» **Task item**: Give back every record that follows, exactly as written.

....

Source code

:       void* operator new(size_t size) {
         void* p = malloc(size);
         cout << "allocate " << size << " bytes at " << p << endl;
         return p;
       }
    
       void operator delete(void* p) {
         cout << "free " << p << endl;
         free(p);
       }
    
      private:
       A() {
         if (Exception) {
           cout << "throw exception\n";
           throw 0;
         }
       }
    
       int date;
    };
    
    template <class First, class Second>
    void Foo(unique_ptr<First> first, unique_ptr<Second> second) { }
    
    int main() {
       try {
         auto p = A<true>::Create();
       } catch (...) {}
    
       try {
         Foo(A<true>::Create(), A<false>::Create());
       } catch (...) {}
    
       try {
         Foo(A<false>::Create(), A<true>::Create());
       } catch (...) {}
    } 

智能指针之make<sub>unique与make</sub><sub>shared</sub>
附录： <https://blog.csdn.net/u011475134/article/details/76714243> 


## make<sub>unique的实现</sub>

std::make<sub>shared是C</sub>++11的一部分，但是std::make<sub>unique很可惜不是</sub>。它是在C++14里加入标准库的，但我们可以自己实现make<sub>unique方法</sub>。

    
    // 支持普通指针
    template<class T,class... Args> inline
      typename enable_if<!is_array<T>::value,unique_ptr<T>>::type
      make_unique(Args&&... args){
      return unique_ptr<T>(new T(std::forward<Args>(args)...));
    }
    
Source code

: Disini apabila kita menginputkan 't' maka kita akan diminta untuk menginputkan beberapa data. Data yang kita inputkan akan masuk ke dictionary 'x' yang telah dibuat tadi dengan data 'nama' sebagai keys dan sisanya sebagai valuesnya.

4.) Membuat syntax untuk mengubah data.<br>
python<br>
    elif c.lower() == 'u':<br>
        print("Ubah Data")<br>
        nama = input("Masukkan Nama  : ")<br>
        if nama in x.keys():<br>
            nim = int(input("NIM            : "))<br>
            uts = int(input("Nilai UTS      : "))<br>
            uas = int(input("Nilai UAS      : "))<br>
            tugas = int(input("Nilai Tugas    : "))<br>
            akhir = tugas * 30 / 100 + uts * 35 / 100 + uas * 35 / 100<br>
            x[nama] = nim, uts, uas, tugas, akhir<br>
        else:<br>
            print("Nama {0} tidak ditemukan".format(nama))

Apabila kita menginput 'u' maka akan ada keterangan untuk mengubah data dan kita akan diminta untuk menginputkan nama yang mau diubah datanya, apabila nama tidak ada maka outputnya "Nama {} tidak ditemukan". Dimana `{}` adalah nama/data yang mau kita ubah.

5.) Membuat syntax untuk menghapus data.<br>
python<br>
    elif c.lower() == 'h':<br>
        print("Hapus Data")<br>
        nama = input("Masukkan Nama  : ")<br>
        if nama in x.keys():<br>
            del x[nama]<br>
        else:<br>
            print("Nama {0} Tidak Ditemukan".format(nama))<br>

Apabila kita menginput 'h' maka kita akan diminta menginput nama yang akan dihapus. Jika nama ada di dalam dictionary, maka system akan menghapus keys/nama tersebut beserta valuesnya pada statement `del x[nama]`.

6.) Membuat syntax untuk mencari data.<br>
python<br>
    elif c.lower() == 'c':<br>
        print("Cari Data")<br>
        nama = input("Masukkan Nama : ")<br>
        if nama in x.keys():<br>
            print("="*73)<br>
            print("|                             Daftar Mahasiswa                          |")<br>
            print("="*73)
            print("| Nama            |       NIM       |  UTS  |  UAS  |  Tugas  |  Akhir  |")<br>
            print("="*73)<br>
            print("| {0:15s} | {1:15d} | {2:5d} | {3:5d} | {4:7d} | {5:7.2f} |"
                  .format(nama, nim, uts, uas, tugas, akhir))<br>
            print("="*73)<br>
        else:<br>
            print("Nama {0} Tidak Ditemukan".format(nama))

....

» **Written response**:
Source code

:       void* operator new(size_t size) {
         void* p = malloc(size);
         cout << "allocate " << size << " bytes at " << p << endl;
         return p;
       }
    
       void operator delete(void* p) {
         cout << "free " << p << endl;
         free(p);
       }
    
      private:
       A() {
         if (Exception) {
           cout << "throw exception\n";
           throw 0;
         }
       }
    
       int date;
    };
    
    template <class First, class Second>
    void Foo(unique_ptr<First> first, unique_ptr<Second> second) { }
    
    int main() {
       try {
         auto p = A<true>::Create();
       } catch (...) {}
    
       try {
         Foo(A<true>::Create(), A<false>::Create());
       } catch (...) {}
    
       try {
         Foo(A<false>::Create(), A<true>::Create());
       } catch (...) {}
    } 

智能指针之make<sub>unique与make</sub><sub>shared</sub>
附录： <https://blog.csdn.net/u011475134/article/details/76714243> 


## make<sub>unique的实现</sub>

std::make<sub>shared是C</sub>++11的一部分，但是std::make<sub>unique很可惜不是</sub>。它是在C++14里加入标准库的，但我们可以自己实现make<sub>unique方法</sub>。

    
    // 支持普通指针
    template<class T,class... Args> inline
      typename enable_if<!is_array<T>::value,unique_ptr<T>>::type
      make_unique(Args&&... args){
      return unique_ptr<T>(new T(std::forward<Args>(args)...));
    }
    
Source code

: Disini apabila kita menginputkan 't' maka kita akan diminta untuk menginputkan beberapa data. Data yang kita inputkan akan masuk ke dictionary 'x' yang telah dibuat tadi dengan data 'nama' sebagai keys dan sisanya sebagai valuesnya.

4.) Membuat syntax untuk mengubah data.<br>
python<br>
    elif c.lower() == 'u':<br>
        print("Ubah Data")<br>
        nama = input("Masukkan Nama  : ")<br>
        if nama in x.keys():<br>
            nim = int(input("NIM            : "))<br>
            uts = int(input("Nilai UTS      : "))<br>
            uas = int(input("Nilai UAS      : "))<br>
            tugas = int(input("Nilai Tugas    : "))<br>
            akhir = tugas * 30 / 100 + uts * 35 / 100 + uas * 35 / 100<br>
            x[nama] = nim, uts, uas, tugas, akhir<br>
        else:<br>
            print("Nama {0} tidak ditemukan".format(nama))

Apabila kita menginput 'u' maka akan ada keterangan untuk mengubah data dan kita akan diminta untuk menginputkan nama yang mau diubah datanya, apabila nama tidak ada maka outputnya "Nama {} tidak ditemukan". Dimana `{}` adalah nama/data yang mau kita ubah.

5.) Membuat syntax untuk menghapus data.<br>
python<br>
    elif c.lower() == 'h':<br>
        print("Hapus Data")<br>
        nama = input("Masukkan Nama  : ")<br>
        if nama in x.keys():<br>
            del x[nama]<br>
        else:<br>
            print("Nama {0} Tidak Ditemukan".format(nama))<br>

Apabila kita menginput 'h' maka kita akan diminta menginput nama yang akan dihapus. Jika nama ada di dalam dictionary, maka system akan menghapus keys/nama tersebut beserta valuesnya pada statement `del x[nama]`.

6.) Membuat syntax untuk mencari data.<br>
python<br>
    elif c.lower() == 'c':<br>
        print("Cari Data")<br>
        nama = input("Masukkan Nama : ")<br>
        if nama in x.keys():<br>
            print("="*73)<br>
            print("|                             Daftar Mahasiswa                          |")<br>
            print("="*73)
            print("| Nama            |       NIM       |  UTS  |  UAS  |  Tugas  |  Akhir  |")<br>
            print("="*73)<br>
            print("| {0:15s} | {1:15d} | {2:5d} | {3:5d} | {4:7d} | {5:7.2f} |"
                  .format(nama, nim, uts, uas, tugas, akhir))<br>
            print("="*73)<br>
        else:<br>
            print("Nama {0} Tidak Ditemukan".format(nama))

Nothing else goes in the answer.